Australian ice cream brand

Golden Gaytime (Cookie Crumble in New Zealand) is an ice cream snack that is made and distributed by the Streets confectionery company in Australia, and first released in 1970. It is a toffee and vanilla ice cream dipped in compound chocolate, and wrapped in vanilla biscuit-like "crumbs" on a wooden paddlepop-stick. Its name has survived intact regardless, or because, of the possible homosexual connotations in modern decades.

==Variations==
On 4 August 2015, Streets released Golden Gaytime ice-cream tub format in addition to its usual popsicle stick format, as well as selling a tub of the ice cream's crumbs on the side.
On 7 September 2016, Streets released the Golden Gaytime cross Cornetto cone – named Golden Gaynetto – in addition to other formats.
In 2017, Streets released a Golden Gaytime ice-cream sandwich named the Golden Gaytime Sanga ("Sanga" being Australian slang for sandwich). A rainbow variant was also created in support of the LGBT community in 2017.
In the summer of 2020, several locations in Melbourne and Sydney held pop-up stores that contained various exclusive crumb variations, ranging from vanilla crumb, musk sticks, strawberry hard candy, popping candy and edible glitter, to vanilla crumb, pretzel bits and salted caramel drizzle.
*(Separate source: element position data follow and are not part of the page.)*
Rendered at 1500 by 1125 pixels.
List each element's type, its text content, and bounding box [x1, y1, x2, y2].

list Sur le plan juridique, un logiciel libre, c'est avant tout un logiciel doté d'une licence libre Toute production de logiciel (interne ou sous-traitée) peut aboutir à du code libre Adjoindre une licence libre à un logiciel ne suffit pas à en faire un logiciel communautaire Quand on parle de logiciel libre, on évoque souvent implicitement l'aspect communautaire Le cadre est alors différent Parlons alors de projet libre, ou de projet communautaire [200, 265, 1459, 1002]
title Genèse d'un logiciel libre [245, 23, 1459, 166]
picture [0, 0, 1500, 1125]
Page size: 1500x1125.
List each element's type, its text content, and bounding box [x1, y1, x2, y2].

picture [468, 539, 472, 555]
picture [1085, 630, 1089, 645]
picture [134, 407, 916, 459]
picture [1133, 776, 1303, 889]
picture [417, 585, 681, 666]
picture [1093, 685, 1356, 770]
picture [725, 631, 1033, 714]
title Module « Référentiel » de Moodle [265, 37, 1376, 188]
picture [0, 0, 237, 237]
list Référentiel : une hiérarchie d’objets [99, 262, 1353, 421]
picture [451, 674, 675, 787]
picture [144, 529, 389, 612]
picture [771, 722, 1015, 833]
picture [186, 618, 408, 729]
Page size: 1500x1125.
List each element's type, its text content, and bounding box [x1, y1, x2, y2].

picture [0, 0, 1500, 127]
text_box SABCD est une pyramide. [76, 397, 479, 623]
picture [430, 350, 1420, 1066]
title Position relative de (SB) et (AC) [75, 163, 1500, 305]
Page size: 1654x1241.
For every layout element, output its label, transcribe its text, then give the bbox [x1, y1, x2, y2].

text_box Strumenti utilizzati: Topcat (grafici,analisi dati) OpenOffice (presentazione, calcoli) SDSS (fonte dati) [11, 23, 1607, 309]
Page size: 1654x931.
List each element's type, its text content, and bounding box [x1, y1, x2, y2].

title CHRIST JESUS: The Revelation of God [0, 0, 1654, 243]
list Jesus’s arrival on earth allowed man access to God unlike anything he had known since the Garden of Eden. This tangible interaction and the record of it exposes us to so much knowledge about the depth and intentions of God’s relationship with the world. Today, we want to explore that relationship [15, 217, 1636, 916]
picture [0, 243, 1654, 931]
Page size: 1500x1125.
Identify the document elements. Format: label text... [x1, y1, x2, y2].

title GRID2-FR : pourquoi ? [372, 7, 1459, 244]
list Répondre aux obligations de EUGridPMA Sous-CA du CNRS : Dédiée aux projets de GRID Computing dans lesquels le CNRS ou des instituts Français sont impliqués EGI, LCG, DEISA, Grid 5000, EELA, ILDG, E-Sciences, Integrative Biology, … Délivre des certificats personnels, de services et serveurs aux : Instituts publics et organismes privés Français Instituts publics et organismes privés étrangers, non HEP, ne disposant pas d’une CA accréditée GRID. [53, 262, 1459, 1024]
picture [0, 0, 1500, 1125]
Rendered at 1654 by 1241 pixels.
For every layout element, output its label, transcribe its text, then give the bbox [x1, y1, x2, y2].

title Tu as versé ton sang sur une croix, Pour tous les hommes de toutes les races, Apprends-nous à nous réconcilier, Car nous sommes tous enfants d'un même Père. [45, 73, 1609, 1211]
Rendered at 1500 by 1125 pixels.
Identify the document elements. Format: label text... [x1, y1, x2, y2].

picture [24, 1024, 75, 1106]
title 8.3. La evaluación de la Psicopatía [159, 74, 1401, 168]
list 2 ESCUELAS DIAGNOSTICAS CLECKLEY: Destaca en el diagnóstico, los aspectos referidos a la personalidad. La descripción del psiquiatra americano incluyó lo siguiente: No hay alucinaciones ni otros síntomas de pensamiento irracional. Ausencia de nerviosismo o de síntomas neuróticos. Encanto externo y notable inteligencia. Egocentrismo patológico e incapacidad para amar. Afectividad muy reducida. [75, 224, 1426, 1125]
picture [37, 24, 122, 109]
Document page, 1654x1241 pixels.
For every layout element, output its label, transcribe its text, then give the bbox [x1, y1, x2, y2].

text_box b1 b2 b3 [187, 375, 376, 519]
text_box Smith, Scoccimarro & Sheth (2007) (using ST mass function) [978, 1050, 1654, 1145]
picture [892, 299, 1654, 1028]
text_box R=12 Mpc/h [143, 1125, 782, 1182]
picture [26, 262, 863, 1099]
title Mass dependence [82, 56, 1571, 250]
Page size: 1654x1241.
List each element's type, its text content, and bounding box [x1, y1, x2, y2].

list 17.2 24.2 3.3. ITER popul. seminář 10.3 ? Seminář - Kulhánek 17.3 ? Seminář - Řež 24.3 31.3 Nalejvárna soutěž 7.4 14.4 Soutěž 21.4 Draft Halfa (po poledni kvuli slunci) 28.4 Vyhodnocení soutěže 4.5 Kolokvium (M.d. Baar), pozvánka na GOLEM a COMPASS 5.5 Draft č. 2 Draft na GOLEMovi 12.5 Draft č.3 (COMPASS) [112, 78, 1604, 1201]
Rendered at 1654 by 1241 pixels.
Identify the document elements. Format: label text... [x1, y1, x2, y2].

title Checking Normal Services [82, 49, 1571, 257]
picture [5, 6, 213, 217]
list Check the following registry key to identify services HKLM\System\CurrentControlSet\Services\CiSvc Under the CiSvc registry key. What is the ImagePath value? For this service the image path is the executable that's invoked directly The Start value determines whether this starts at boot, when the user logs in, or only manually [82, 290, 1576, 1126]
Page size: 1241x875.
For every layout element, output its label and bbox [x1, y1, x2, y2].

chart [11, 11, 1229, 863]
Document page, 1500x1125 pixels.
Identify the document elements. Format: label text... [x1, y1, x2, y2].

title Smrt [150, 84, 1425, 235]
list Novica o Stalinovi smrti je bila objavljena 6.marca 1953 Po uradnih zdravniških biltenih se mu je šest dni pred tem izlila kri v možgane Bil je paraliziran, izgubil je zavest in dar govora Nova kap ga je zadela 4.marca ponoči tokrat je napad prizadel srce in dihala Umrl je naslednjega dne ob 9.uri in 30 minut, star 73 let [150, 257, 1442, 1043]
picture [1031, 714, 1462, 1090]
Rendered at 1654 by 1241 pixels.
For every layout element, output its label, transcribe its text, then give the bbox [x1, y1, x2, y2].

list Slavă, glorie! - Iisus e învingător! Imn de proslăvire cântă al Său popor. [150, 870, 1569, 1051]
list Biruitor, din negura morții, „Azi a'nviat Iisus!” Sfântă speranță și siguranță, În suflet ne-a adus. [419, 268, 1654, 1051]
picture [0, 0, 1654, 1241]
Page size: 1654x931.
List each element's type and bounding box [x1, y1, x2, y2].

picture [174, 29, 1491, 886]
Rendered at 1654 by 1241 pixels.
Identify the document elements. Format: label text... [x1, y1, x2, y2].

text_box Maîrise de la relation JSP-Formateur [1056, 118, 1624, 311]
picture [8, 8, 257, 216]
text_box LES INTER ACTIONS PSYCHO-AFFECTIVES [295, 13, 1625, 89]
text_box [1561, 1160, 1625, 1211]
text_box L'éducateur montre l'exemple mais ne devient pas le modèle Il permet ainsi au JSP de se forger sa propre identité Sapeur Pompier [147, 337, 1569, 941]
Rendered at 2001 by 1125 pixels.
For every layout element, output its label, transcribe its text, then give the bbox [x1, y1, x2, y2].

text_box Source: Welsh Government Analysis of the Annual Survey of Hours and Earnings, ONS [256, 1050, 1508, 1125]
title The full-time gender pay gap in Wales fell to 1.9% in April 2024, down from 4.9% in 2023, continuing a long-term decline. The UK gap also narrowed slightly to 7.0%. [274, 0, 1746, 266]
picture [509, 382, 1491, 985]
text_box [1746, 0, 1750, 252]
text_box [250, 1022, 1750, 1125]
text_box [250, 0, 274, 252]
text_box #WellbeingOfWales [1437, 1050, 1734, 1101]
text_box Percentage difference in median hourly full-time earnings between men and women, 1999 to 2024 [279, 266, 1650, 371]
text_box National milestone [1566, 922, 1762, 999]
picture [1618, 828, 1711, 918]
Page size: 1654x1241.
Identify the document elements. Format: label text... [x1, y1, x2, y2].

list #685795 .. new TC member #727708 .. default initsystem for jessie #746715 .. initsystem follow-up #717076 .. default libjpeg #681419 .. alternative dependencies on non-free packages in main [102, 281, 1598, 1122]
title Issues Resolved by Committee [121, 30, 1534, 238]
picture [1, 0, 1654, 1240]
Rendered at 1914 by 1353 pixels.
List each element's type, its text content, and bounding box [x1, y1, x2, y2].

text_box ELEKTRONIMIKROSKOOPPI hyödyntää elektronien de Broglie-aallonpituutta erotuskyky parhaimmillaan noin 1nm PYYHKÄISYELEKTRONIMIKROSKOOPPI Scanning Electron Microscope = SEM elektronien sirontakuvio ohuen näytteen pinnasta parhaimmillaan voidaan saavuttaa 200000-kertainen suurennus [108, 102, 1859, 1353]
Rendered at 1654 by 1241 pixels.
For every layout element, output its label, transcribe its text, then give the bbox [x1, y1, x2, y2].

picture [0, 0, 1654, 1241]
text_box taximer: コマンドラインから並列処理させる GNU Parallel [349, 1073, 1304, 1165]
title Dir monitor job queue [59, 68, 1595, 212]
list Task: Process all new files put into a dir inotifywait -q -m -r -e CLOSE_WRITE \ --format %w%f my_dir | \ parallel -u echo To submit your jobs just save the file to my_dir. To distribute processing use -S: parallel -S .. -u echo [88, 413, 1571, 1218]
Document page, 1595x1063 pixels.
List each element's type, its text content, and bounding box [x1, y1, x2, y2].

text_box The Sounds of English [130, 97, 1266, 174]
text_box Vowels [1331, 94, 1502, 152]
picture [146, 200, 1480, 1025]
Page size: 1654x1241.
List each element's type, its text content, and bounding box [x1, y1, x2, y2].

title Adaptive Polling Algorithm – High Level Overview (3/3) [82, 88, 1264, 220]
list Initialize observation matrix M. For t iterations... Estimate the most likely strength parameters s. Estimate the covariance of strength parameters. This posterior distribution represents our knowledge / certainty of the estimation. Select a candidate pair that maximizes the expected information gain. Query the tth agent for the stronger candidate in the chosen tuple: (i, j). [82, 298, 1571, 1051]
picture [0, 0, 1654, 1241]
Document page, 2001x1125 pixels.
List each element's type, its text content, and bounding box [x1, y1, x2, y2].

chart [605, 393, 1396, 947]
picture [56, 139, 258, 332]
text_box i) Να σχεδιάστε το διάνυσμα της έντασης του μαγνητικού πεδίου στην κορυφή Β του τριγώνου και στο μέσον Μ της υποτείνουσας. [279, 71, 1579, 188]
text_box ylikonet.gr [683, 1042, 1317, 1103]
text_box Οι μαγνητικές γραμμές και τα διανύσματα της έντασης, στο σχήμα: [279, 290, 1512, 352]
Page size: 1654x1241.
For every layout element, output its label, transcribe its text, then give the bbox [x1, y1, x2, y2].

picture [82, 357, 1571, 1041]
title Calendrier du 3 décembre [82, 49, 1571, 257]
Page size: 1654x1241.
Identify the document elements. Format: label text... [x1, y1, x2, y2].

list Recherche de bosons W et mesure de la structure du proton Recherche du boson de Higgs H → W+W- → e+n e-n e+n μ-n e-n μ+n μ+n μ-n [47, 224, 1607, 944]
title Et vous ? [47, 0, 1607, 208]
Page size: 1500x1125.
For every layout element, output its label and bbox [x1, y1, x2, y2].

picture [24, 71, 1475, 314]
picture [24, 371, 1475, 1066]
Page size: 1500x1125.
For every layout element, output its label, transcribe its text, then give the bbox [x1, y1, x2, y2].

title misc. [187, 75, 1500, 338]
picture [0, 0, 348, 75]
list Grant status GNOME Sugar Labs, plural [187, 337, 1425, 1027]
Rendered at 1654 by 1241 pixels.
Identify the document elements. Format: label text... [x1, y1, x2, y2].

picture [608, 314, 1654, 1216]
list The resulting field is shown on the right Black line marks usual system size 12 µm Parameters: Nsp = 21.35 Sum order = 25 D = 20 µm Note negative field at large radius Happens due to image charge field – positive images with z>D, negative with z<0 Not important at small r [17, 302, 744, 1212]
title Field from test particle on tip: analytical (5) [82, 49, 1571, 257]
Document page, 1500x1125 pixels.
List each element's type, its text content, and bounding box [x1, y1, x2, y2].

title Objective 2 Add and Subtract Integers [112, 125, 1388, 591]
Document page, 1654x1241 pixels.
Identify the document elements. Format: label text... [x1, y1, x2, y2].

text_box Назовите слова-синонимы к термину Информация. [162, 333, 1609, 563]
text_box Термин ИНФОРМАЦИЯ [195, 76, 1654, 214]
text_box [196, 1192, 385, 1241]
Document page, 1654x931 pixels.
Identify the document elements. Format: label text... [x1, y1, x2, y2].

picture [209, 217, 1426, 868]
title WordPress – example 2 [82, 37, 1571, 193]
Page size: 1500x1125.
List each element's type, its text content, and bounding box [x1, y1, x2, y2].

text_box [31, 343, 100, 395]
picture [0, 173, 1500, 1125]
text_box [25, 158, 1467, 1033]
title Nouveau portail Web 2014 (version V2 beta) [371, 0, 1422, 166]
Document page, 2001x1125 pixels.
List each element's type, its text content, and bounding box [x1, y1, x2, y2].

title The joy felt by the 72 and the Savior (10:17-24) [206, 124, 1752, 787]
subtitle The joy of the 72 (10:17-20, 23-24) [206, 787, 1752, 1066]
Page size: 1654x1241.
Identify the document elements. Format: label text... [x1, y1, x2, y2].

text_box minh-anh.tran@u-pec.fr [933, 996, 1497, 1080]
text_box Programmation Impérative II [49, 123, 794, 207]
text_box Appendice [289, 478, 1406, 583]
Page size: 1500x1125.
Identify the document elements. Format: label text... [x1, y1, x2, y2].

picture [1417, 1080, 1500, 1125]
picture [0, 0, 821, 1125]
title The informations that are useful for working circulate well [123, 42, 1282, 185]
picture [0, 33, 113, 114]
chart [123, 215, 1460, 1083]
Gaytime has also collaborated with various other companies to release Gaytime-flavoured versions of their products, including Gaytime Krispy Kreme donuts, Gaytime Coco Pops, and various Gaytime dessert mixes made by Green's baking, including mousse, cake, brownies and brookies.

=== Flavours ===

Various flavours have been introduced, especially in the mid-2010s onwards, with some exclusive to particular stores (Krispy Kreme doughnut flavoured Golden Gaytime was initially released exclusively in Australian 7-Eleven stores). A plant-based version suitable for vegans was introduced in September 2022. Unlike most flavours, the plant-based option has remained a permanent fixture in their lineup.

| Flavour variety | Date introduced |
|---|---|
| Wild Strawberry | 1959 |
| Strawberry | 2015 |
| Mint | 2015 |
| Chocolate | 2015 |
| Unicorn | 2017 |
| Piña Colada | 2017 |
| Choc Mint McMint Face | 2017 |
| Choc Fever | 2018 |
| Salty | 2018 |
| Violet Crumble | 2019 |
| Krispy Kreme | 2020 |
| Birthday Cake | 2020 |
| Coco Pops | 2021 |
| Crunchy Nut | 2021 |
| Froot Loops | 2021 |
| Plant Based | 2022 |
| Oak Chocolate Milk | 2022 |
| Vanilla Malt Shake | 2023 |
| Strawberries and Cream | 2024 |
| (Inspired by) Caramel Slice | 2024 |

== Advertising ==

The company appears to embrace the camp name by retaining the tagline from the 1980s, "It's hard to have a Gaytime on your own". Footage from the 1980s commercials were reused in 2015 to celebrate the launch of the new flavours. The in-home boxes feature the words "4 delicious chances to have a gay time". Ads featuring the slogan also occasionally featured men who would accidentally get into risqué positions whilst trying to get a Gaytime. In 2009, Streets started re-airing a television commercial from the 1980s.

== Cultural impact ==
The double meaning of the name is highlighted in The Bedroom Philosopher song "Golden Gaytime".

In 2018, several Indonesians attempted to boycott Unilever over the product due to its name and the rainbow variant that was released in 2017 to support the LGBT community. Unilever Indonesia released a statement in support of the boycotters, but also pointed out that Gaytimes have never been sold in Indonesia either.

In early 2021, an online petition to change the product's name to something "less offensive" gained traction on social media. However, it was met with backlash by the general public, including counterpetitions, and the original petition to rename was withdrawn. Streets has stated that they would not change the product's name. In the same year, the name of the product was criticised by a Muslim association in Malaysia.